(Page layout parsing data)
--------------------------------------------------

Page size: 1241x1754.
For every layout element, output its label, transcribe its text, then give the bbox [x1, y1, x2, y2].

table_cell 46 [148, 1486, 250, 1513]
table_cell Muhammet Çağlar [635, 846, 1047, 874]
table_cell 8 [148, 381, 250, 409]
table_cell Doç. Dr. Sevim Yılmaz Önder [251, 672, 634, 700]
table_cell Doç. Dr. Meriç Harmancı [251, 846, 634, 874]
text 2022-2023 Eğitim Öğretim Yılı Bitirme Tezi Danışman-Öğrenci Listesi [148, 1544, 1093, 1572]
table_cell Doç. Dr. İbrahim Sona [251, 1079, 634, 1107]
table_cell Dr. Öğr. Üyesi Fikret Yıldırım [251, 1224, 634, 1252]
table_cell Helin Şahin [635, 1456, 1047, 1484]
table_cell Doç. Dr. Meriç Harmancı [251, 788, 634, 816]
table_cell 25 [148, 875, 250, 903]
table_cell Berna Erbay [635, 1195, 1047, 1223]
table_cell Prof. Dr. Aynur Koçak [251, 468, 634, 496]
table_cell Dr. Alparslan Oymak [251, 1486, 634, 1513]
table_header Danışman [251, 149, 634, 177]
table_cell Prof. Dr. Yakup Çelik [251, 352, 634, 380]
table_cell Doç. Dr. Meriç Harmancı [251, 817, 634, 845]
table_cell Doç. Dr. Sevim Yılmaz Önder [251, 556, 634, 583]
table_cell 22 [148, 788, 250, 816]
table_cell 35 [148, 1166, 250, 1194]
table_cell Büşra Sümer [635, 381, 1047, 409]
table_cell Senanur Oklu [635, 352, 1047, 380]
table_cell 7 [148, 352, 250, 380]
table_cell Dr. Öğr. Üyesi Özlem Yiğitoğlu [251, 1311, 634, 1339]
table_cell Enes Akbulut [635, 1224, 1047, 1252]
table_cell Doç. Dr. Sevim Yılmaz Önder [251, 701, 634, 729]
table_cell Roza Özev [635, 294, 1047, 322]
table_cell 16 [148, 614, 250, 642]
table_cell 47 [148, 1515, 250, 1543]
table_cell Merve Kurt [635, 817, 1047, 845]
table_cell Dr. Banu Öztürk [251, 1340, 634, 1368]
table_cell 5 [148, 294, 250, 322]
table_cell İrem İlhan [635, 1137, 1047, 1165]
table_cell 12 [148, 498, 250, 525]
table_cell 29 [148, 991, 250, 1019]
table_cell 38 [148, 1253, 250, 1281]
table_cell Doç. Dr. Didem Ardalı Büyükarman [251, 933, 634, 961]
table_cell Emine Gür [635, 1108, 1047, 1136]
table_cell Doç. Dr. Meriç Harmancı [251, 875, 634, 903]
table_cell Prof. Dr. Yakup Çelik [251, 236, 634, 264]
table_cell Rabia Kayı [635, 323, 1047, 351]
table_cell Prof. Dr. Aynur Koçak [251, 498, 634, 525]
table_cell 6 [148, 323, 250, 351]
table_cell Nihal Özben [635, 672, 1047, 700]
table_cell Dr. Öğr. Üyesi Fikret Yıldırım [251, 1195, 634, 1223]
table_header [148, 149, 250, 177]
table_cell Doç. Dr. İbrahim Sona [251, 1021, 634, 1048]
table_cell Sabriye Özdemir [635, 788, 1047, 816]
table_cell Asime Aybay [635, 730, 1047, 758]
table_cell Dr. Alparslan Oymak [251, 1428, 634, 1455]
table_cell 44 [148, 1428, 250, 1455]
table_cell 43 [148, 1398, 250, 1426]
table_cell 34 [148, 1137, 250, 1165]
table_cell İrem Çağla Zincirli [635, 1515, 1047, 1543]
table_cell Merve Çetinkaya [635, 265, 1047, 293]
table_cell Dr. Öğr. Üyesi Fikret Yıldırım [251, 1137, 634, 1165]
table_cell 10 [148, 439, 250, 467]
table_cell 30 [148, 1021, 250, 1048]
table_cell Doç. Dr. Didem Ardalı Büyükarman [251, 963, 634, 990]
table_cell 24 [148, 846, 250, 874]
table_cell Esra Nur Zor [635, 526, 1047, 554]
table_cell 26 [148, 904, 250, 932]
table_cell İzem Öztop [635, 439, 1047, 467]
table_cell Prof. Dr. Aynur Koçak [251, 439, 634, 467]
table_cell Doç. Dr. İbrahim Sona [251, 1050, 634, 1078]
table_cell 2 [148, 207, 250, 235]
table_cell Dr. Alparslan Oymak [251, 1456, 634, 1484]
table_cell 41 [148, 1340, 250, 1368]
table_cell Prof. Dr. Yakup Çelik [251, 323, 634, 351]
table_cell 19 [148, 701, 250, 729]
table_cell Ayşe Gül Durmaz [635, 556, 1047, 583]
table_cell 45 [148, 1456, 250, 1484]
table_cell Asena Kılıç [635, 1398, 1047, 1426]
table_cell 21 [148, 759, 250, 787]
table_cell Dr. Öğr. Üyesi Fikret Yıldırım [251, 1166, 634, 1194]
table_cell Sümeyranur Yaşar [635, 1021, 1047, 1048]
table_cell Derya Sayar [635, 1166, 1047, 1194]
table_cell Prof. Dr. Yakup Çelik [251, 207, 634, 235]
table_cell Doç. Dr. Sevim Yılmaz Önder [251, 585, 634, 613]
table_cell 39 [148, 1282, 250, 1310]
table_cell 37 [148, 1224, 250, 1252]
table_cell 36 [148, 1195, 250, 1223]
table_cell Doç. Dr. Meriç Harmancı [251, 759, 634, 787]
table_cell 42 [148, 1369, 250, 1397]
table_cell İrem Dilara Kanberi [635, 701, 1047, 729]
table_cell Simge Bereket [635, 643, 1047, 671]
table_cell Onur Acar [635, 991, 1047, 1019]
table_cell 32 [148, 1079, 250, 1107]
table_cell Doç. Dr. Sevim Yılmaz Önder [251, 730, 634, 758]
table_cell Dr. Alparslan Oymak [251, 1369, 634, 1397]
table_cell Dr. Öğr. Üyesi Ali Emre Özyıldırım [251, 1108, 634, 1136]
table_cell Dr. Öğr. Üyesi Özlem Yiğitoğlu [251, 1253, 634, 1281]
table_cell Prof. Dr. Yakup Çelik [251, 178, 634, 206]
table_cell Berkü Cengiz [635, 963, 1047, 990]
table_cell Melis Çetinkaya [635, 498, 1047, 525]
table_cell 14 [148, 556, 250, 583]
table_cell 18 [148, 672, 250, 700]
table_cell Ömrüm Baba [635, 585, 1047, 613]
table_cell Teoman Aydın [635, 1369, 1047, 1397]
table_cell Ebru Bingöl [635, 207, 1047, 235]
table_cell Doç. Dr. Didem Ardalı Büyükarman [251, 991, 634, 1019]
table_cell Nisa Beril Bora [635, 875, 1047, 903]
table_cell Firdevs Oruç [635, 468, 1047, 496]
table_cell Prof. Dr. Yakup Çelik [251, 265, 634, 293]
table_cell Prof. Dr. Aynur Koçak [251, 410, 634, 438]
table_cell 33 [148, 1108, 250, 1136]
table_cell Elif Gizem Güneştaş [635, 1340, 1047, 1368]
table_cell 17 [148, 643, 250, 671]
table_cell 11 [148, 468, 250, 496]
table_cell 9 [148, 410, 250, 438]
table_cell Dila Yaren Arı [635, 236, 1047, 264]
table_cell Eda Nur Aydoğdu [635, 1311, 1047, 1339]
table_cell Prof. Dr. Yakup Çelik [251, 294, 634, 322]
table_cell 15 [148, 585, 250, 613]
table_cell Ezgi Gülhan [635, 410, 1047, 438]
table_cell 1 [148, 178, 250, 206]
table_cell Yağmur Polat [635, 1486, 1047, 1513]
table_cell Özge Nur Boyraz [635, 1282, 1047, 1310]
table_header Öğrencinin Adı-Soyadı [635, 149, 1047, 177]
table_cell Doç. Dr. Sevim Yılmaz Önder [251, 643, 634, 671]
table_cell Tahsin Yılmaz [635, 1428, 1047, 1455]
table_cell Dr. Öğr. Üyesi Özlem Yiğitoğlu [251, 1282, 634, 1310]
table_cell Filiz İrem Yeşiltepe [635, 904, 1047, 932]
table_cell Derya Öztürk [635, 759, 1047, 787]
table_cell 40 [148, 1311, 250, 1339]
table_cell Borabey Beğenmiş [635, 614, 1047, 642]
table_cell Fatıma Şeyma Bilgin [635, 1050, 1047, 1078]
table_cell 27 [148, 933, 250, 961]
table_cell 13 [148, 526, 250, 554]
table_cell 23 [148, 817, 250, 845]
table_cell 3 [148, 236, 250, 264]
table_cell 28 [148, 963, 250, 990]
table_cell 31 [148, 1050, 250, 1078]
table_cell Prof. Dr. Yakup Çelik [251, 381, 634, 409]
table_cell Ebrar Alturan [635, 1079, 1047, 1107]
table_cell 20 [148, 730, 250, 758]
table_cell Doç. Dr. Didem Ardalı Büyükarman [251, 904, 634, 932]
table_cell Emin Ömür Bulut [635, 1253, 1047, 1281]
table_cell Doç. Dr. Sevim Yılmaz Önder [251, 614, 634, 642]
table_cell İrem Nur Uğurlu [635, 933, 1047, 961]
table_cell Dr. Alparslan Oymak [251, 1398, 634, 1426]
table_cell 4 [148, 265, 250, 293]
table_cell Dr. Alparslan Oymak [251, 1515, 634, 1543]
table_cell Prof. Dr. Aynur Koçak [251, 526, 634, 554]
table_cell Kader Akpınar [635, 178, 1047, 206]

--------------------------------------------------

Task: Copy every line of the records above that holds the word "Sevim".

Answer to the problem:
table_cell Doç. Dr. Sevim Yılmaz Önder [251, 672, 634, 700]
table_cell Doç. Dr. Sevim Yılmaz Önder [251, 556, 634, 583]
table_cell Doç. Dr. Sevim Yılmaz Önder [251, 701, 634, 729]
table_cell Doç. Dr. Sevim Yılmaz Önder [251, 585, 634, 613]
table_cell Doç. Dr. Sevim Yılmaz Önder [251, 730, 634, 758]
table_cell Doç. Dr. Sevim Yılmaz Önder [251, 643, 634, 671]
table_cell Doç. Dr. Sevim Yılmaz Önder [251, 614, 634, 642]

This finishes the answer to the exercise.